Sin embargo, los ciudadanos alemanes, y en particular los de Berlín donde se enclava el Reichtag, aceptaron primero y luego aclamaron la obra. Una década después produjo The Gates, donde propuso un recorrido de cerca de 40 kilómetros en el Central Park de Nueva York, con postas en forma de puertas con cortinas color naranja que se movían con el viento.
Algo similar, de menor extensión, tuvo lugar con sus Floating Piers, unos puentes flotantes de madera tendidos sobre el Lago de Iseo, en Bérgamo, Italia, que de esa forma comunicaban a la ciudad de Sulzano con dos islas vecinas y que generaban la sensación, para quienes los atravesaban, de caminar sobre el agua.
Cada una de estas intervenciones tenían carácter efímero ya que duraban apenas un par de semanas –algunas hasta tres– y eran financiadas mediante la venta de esquemas y dibujos preparativos de la obra que, en algunos casos, alcanzaron un valor de hasta 200 mil euros.
Firme en sus convicciones y con una conducta que era fácil confundir con testarudez, Christo rechazó innumerables veces subsidios públicos y privados puesto que sostenía que era el único modo en que podía trabajar libremente y se libraba de hacer concesiones.
Sus comentarios ante la prensa ponían de manifiesto su forma de hacer arte. “Siempre te piden algo a cambio, se trate de gobiernos o mecenas, siempre estás debiéndoles algo”, decía.
Una obra permanente
La complicada logística de cada una de sus obras les llevaba –los gigantescos trabajos estaban firmados por la pareja– varios años y además de lo inherente a los preparativos para la puesta en acto, muchas veces debían lidiar con las administraciones pública que ponían reparos de todo tipo, algunos como los mencionados en el caso del Reichtag.

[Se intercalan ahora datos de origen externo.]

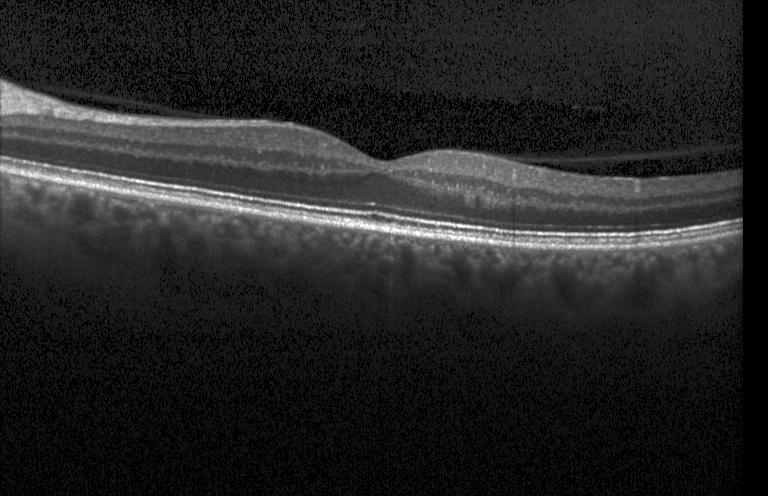
Diagnosis: no choroidal neovascularization, diabetic macular edema, or drusen.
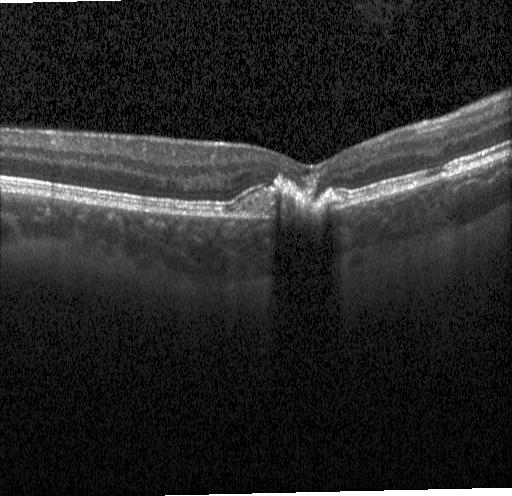 OCT B-scan — Finding: CNV.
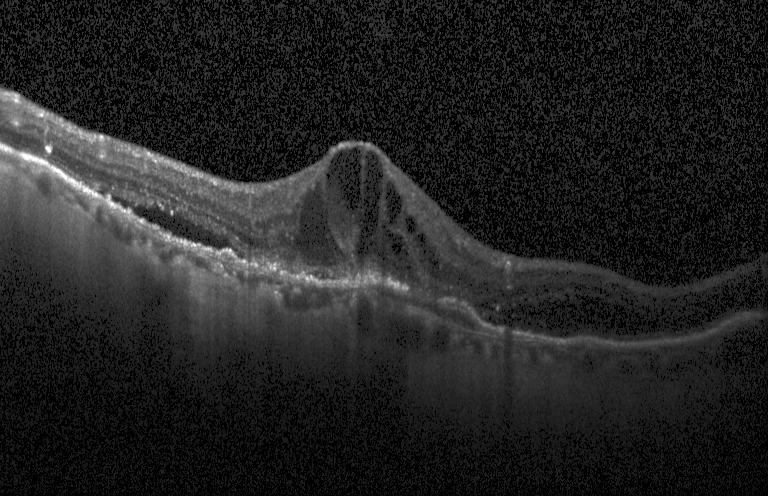 Diagnosis: choroidal neovascularization (CNV).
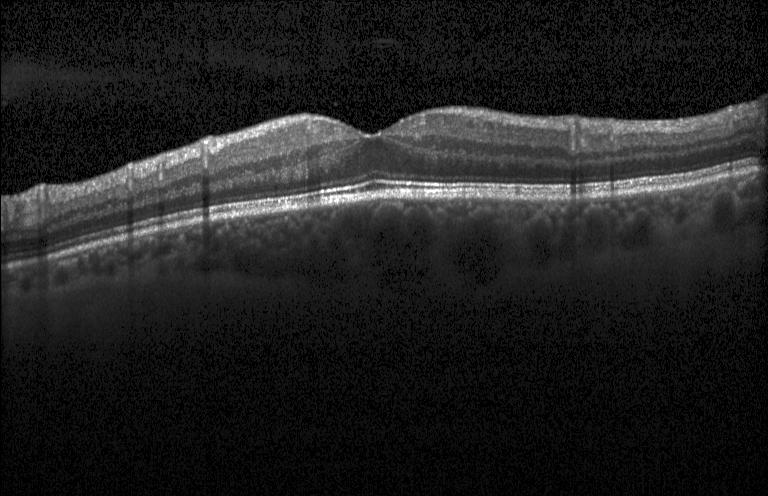
OCT B-scan.
Impression: no choroidal neovascularization, no diabetic macular edema, and no drusen.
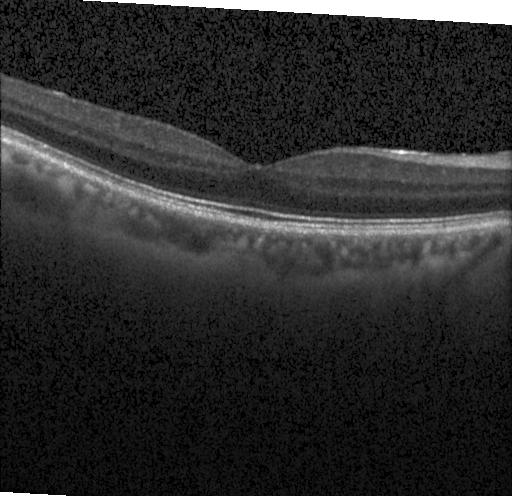
OCT B-scan. Heidelberg Spectralis.
Diagnosis: no evidence of choroidal neovascularization, diabetic macular edema, or drusen.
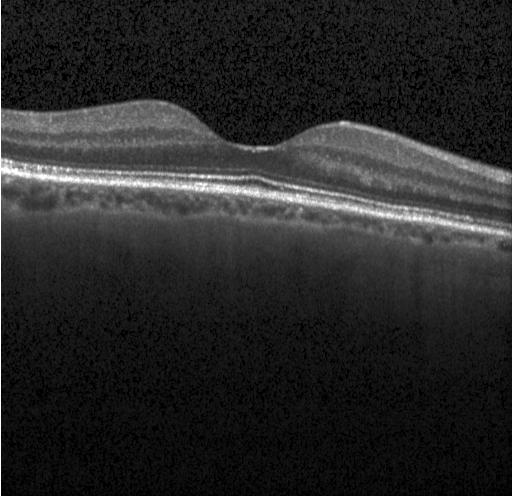

No CNV, no DME, and no drusen.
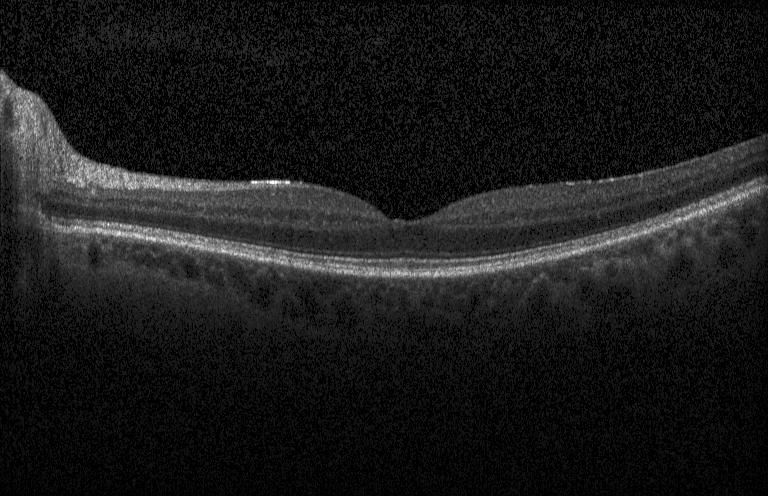
SD-OCT. Centered on the fovea. Optical coherence tomography B-scan. Acquired on a Heidelberg Spectralis
Finding: neither choroidal neovascularization, diabetic macular edema, nor drusen.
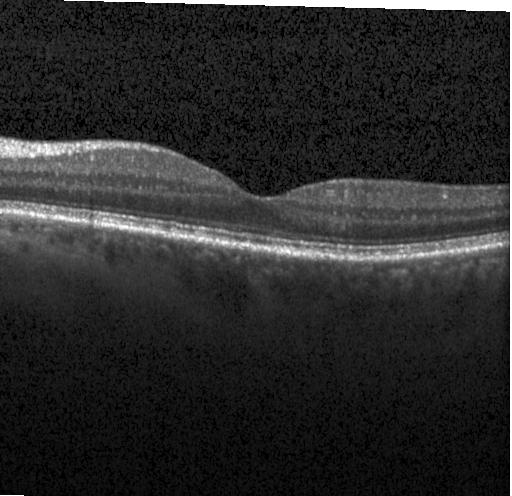
Retinal OCT B-scan · spectral-domain OCT · Heidelberg Spectralis OCT system — Impression: no evidence of CNV, DME, or drusen.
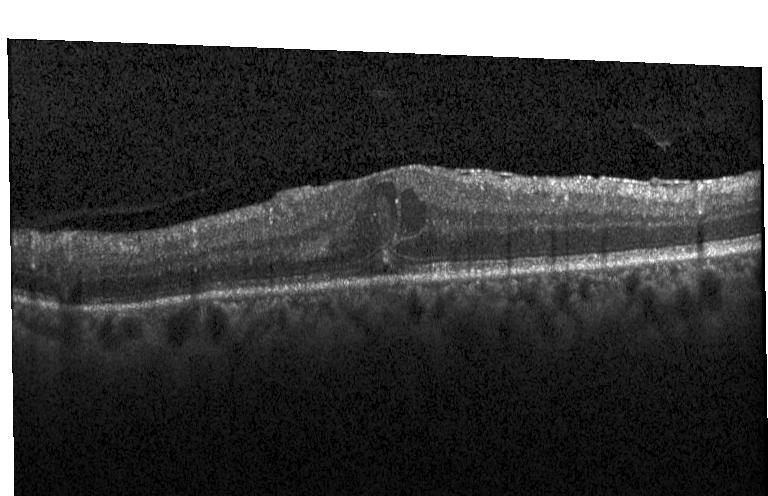 OCT line scan — Diagnosis: DME.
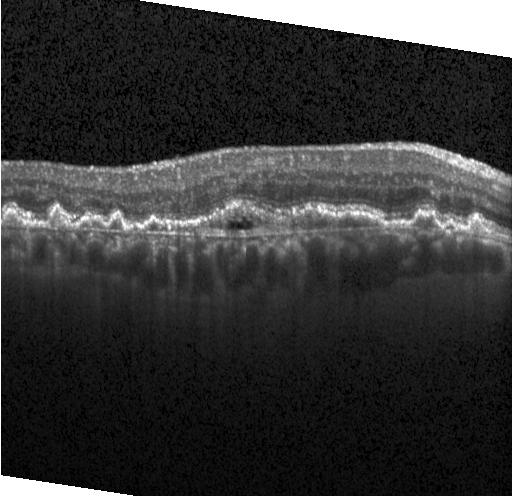

OCT line scan · Heidelberg Spectralis OCT system — Diagnosis: choroidal neovascularization.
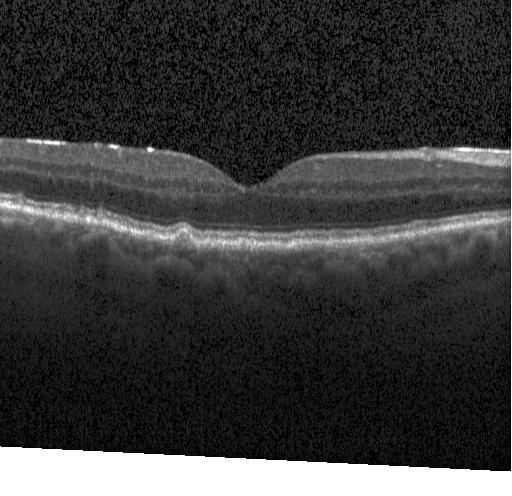 Diagnosis: sub-RPE drusenoid deposits.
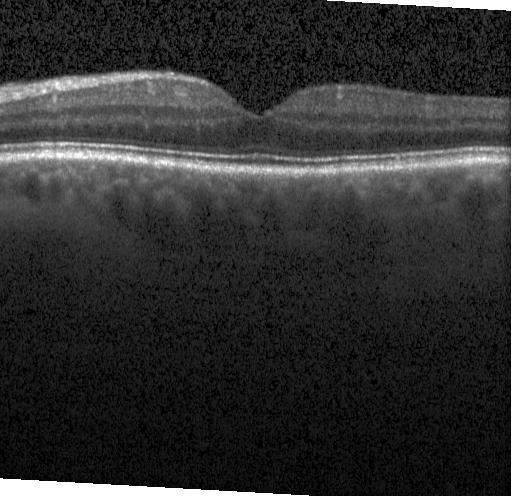

SD-OCT; Heidelberg Spectralis OCT system; retinal OCT B-scan
Finding: neither CNV, DME, nor drusen.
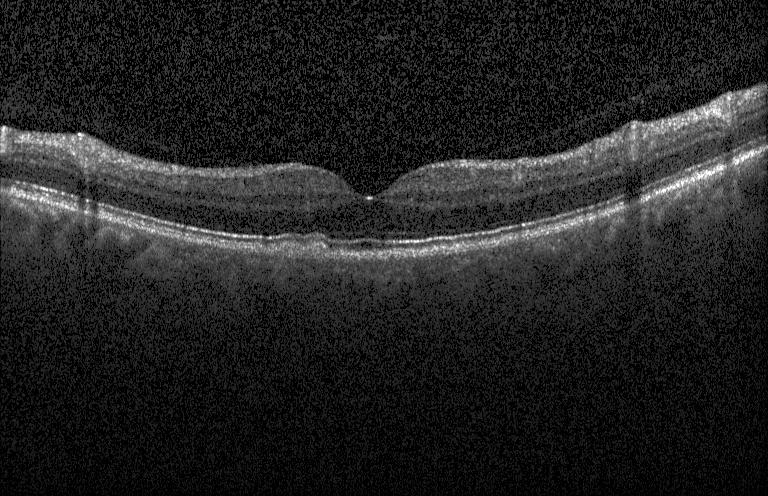

Retinal OCT cross-section. Finding: drusen.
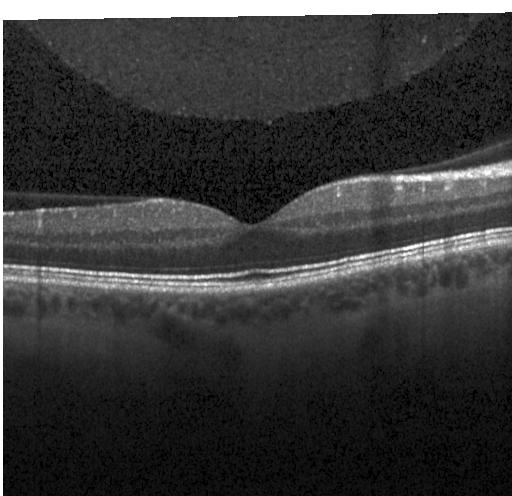

Optical coherence tomography scan.
Macular OCT: no evidence of choroidal neovascularization, diabetic macular edema, or drusen.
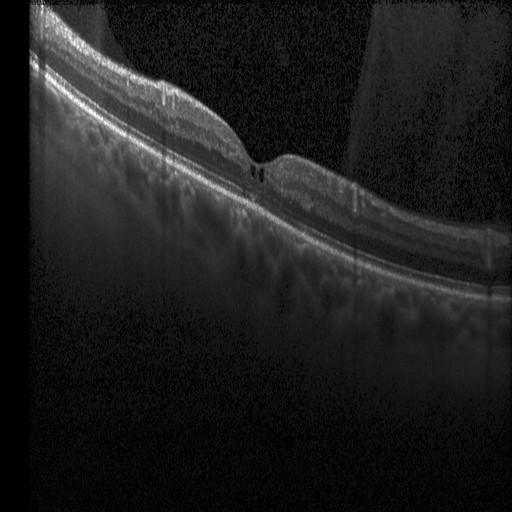 OCT B-scan; centered on the fovea; SD-OCT — Macular OCT: diabetic macular edema (DME).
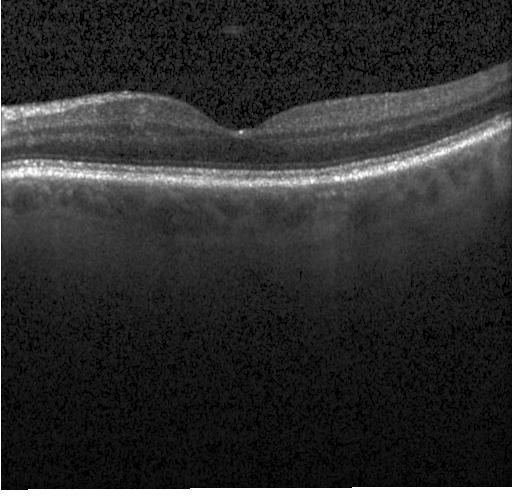

Impression: no evidence of CNV, DME, or drusen.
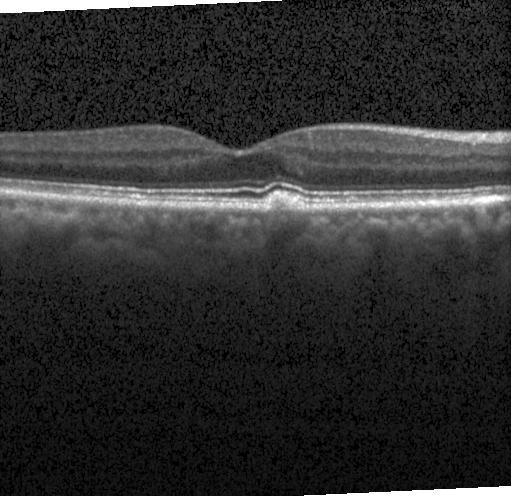

Impression: sub-RPE drusenoid deposits.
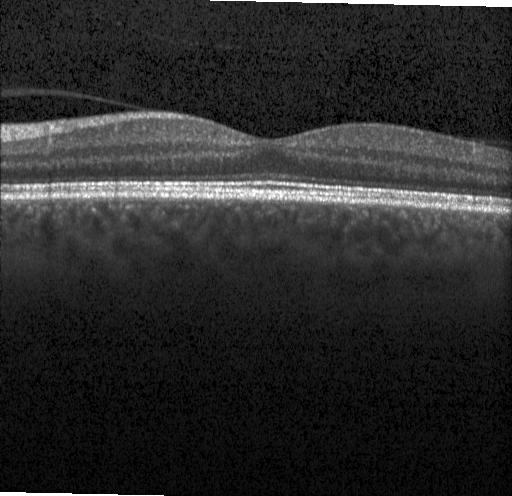
SD-OCT; OCT B-scan; through the macula
Diagnosis: no choroidal neovascularization, diabetic macular edema, or drusen.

La pareja logró llevar a cabo más de veinte proyectos de los cerca de 60 que tenían en carpeta. En 2016, luego de los puentes en Bérgamo, en una entrevista en el Corriere della Sera, el diario de más tirada en Itallia, apuntó: “Capaz que parece poco, pero mi obra no es como pintar un cuadro. Más bien se parece a la arquitectura. Y, si un arquitecto dijera que ha logrado levantar la mitad de sus proyectos, a nadie le parecería poco”.
Para este año Christo trabajaba en un proyecto para envolver el Arco de Triunfo parisino, que se llevaría a cabo luego del verano boreal pero ante la declaración de pandemia por el coronavirus, fue aplazado para setiembre de 2021.
Antes de los cierres de museos y lugares de concentración masiva, el Centro Pompidou estaba armando una exposición dedicada a toda la obra de los dos artistas y Christo craneaba lo que sería su obra permanente, es decir, exhibida para siempre o hasta que alguien o la naturaleza decidiera lo contrario.
Se trataba de una torre de 150 metros de alto compuesta por 400 mil bidones de petróleo que iba a montar en Abu Dabi, la capital de los Emiratos Árabes.
Christo siempre dejó en claro que sus obras en proceso continuarían si algo le pasaba. De hecho su mujer y él viajaban en aviones separados por si ocurría un accidente en el que alguno de ellos fuera víctima, de modo que el otro pudiera continuar trabajando.
Christo, también conocido como el “maestro del empaquetado” murió el último domingo a los 84 años en New York, centro de los contagios por covid-19, aunque el mensaje en las redes anunciando su deceso lo atribuía a causas naturales.
Lo cierto es que su partida pone fin a una larga y cautivante trayectoria en la que consiguió acercar el arte contemporáneo a un público masivo, quitándole todo carácter elitista.